Court of Appeal of Alberta Provides Guidance on Considering Indigenous interests in AUC decisions
In Altalink Management Ltd v Alberta (Utilities Commission), 2021 ABCA 342, the Court of Appeal of Alberta provided valuable guidance regarding energy regulation and Indigenous economic interests.
Altalink Management Ltd. ("Altalink") built transmission lines through the Blood Tribe's and the Piikani Nation's reserve lands. Rather than entering into a typical Impact Benefit Agreement, the two Nations were given an irrevocable option to acquire a minimum of 30% to a maximum of 51% interest in the transmission lines on their lands.
The Parties chose to exercise their options to purchase a 51% interest in the transmission lines on their lands. They effected those purchase options by forming a limited partnership between Altalink and corporate representatives of the Nations.
Altalink, as general partner of the limited partnerships, filed applications to the Alberta Utilities Commission (the "Commission") to approve the sale and transfer of the interests in the transmission lines. The Commission approved the transfers on the condition that neither of the limited partnerships could recover $60,000 in external auditor and hearing costs incurred for the regulatory proceedings from ratepayers (the customers) as part of their tariffs.
The Commission determined that the $60,000 could not be included after applying its "no-harm test," which weighs the positive and negatives of a transfer on ratepayers to determine whether the transfer is in the public interest. If ratepayers may be harmed, the Commission considers if it can mitigate that harm by subjecting the transfer to conditions.
The Commission found that the ratepayers would not have to bear any associated costs for external auditors and hearing costs if Altalink continued to operate the assets without the Nations' interests in the transmission lines. The Commission considered this fact a negative for the ratepayers with no added benefit. It rejected the arguments that the savings from rerouting the transmissions lines through the reserve lands amounted to $32 million and that there were three intangible benefits from the partnership, namely:
"1) Access to the First Nations workforce; 2) Strengthening Altalink's relationship with other First Nations in Canada and the United States; and 3) supporting the alignment of interests between Altalink and the First Nations to enhance the long-term safe and reliable operation of utility assets on their reserve land."[1]
Ultimately, the Commission concluded that the "no-harm test" was forward-looking and could not consider the $32 million dollars in savings. It also held that there was insufficient evidence to support the intangible benefits. Therefore, these benefits do not offset the harm of increased costs for ratepayers.
Altalink appealed to the Court of Appeal of Alberta. The majority decision of the Court of Appeal held that the Commission erred by only viewing the "no-harm test" as forward-looking.
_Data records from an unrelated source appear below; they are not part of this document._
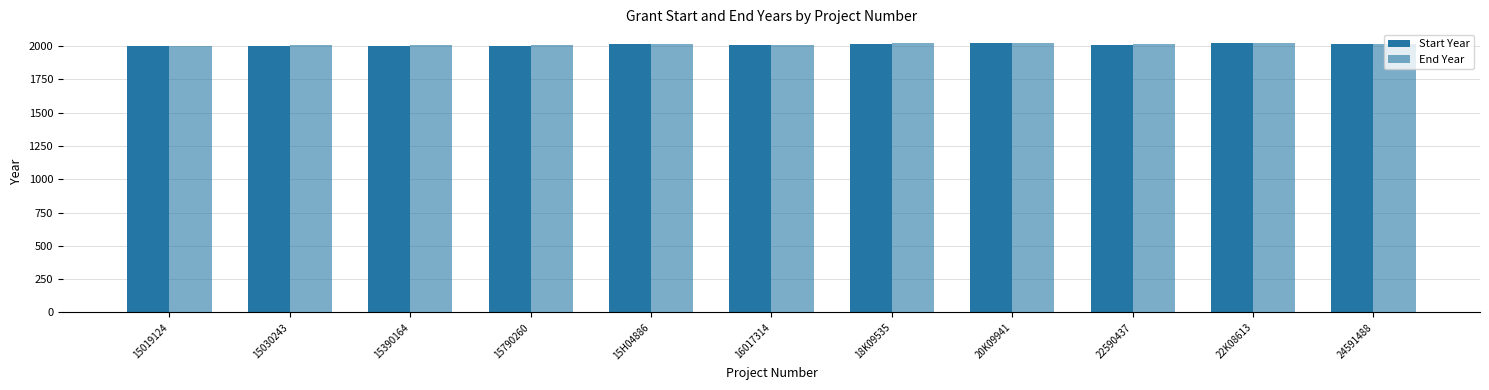

What is the label of the 9th bar from the left?

22590437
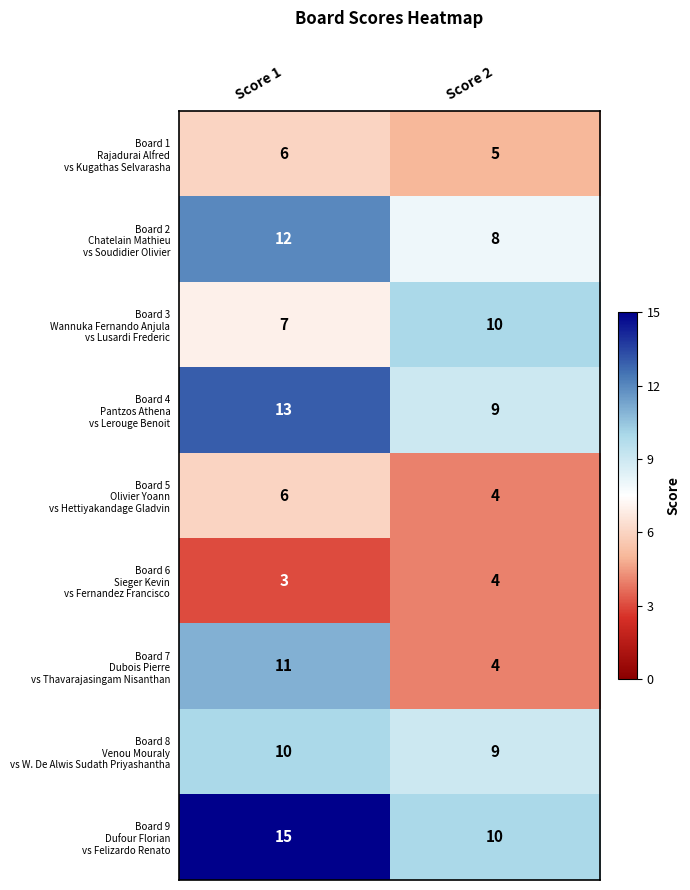

What is the greatest value displayed?

15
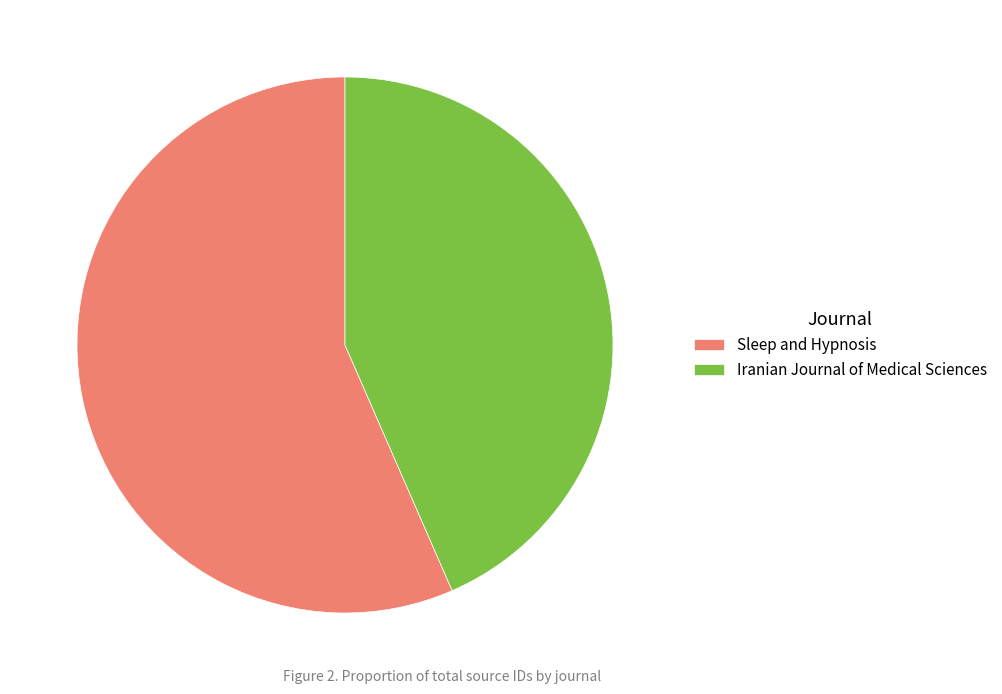

Does Sleep and Hypnosis represent more than half of the total?

Yes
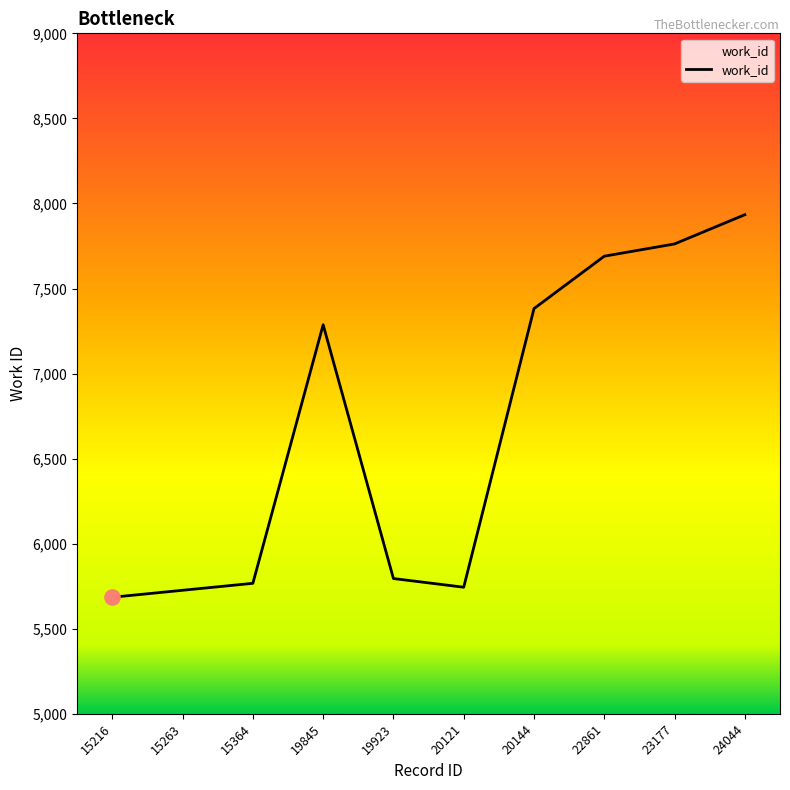

What is the ratio of the value at 20121 to the value at 15364?

1.0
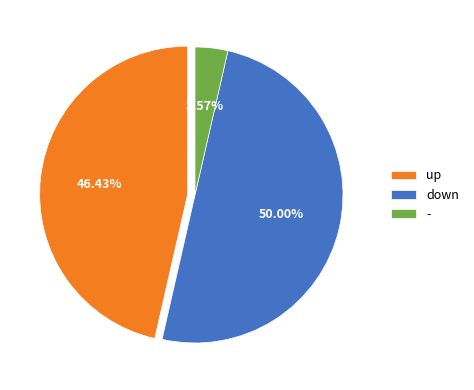

Which category has the biggest portion of the pie?

down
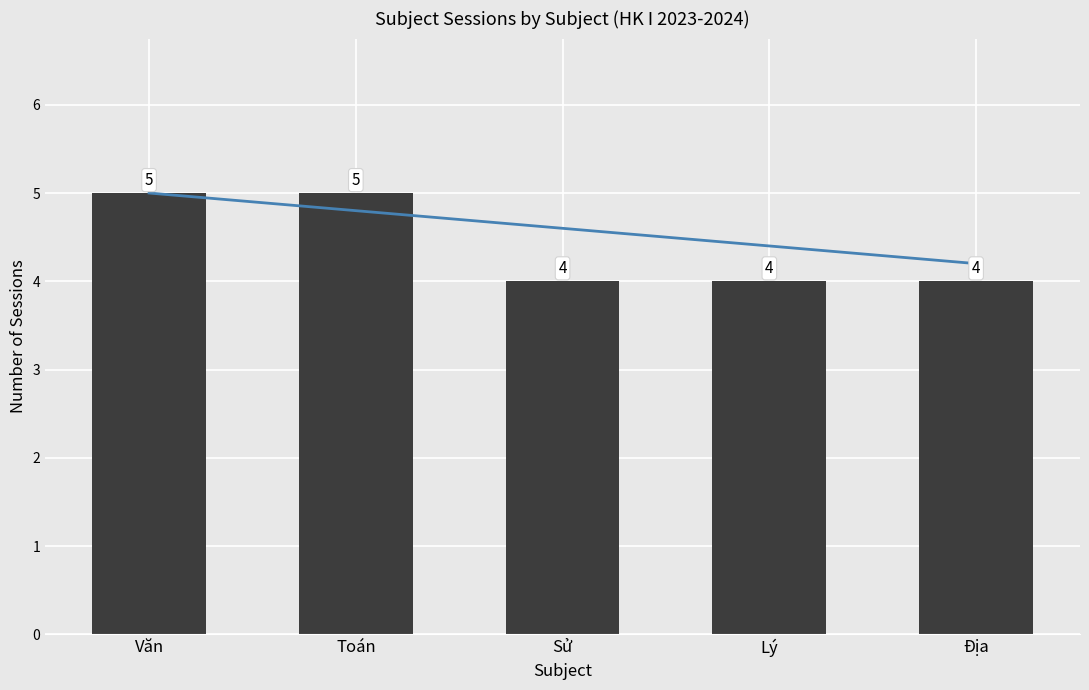

Reading left to right, list all the values displayed in this chart.

Trend: Văn=5.0	Toán=4.8	Sử=4.6	Lý=4.4	Địa=4.2
Subject Count: Văn=5.0	Toán=5.0	Sử=4.0	Lý=4.0	Địa=4.0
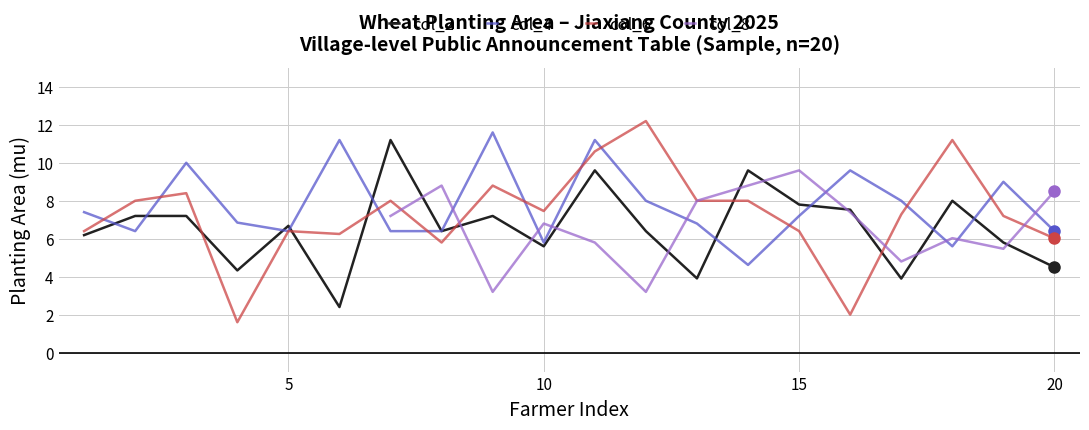

The value of col_2 at 20 is 4.5. True or false?

True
The Court found that there was no legislative justification for doing so.
The Majority also held that "projects that increase the likelihood of economic activity on a reserve ought to be encouraged" as they are in the public interest.[2]
Justice Feehan concurred with the Majority's reasons but further addressed Altalink's submissions that the Commission is obligated to consider the honour of the Crown and reconciliation when it engages with Indigenous collectives or their governance entities.
On the honour of the Crown, Justice Feehan noted that the Commission has a duty to consider and uphold it where it is relevant to the public interest. This responsibility is to be understood generously and purposively, not narrowly or technically.
Justice Feehan further stated that reconciliation must be incorporated in any consideration of the public interest or public goals. Notably, Justice Feehan stated:
[121] An administrative tribunal with a broad public interest mandate, such as the Commission, must address reconciliation as a social concept of rebuilding the relationship between Indigenous peoples and the Crown by considering the concerns and interests of Indigenous collectives. This includes consideration of the interests of Indigenous peoples in participating freely in the economy and having sufficient resources to self-govern effectively.[3]
Justice Feehan's reasons also demonstrate an interesting way in which the United Nations Declaration on the Rights of Indigenous People[4] is being incorporated into jurisdictions, such as Alberta, where it has not been officially implemented. He suggests that bodies, like the Commission, can look towards UNDRIP as a tool to inform themselves of a fuller understanding of reconciliation.
Overall, both the Majority and the Concurring opinions held that Indigenous economic activity is in the public interest and must be considered by public decision-makers, such as the Commission. While it is unclear how far-reaching Justice Feehan's concurrence will be, regulators must be alive to special considerations of Indigenous economic activity and incorporate those special considerations into their decision-making when considering their public interest mandates.
[1] Altalink Management Ltd v Alberta (Utilities Commission), 2021 ABCA 342 at para 37.
[2] Altalink Management Ltd v Alberta (Utilities Commission), 2021 ABCA 342 at para 59.
[3] Altalink Management Ltd v Alberta (Utilities Commission), 2021 ABCA 342 at para 121.
[4] GA Res 61/295, UNGAOR, 61st Sess, Sup No 53, UN Doc A/61/295 (2007) 1 [UNDRIP].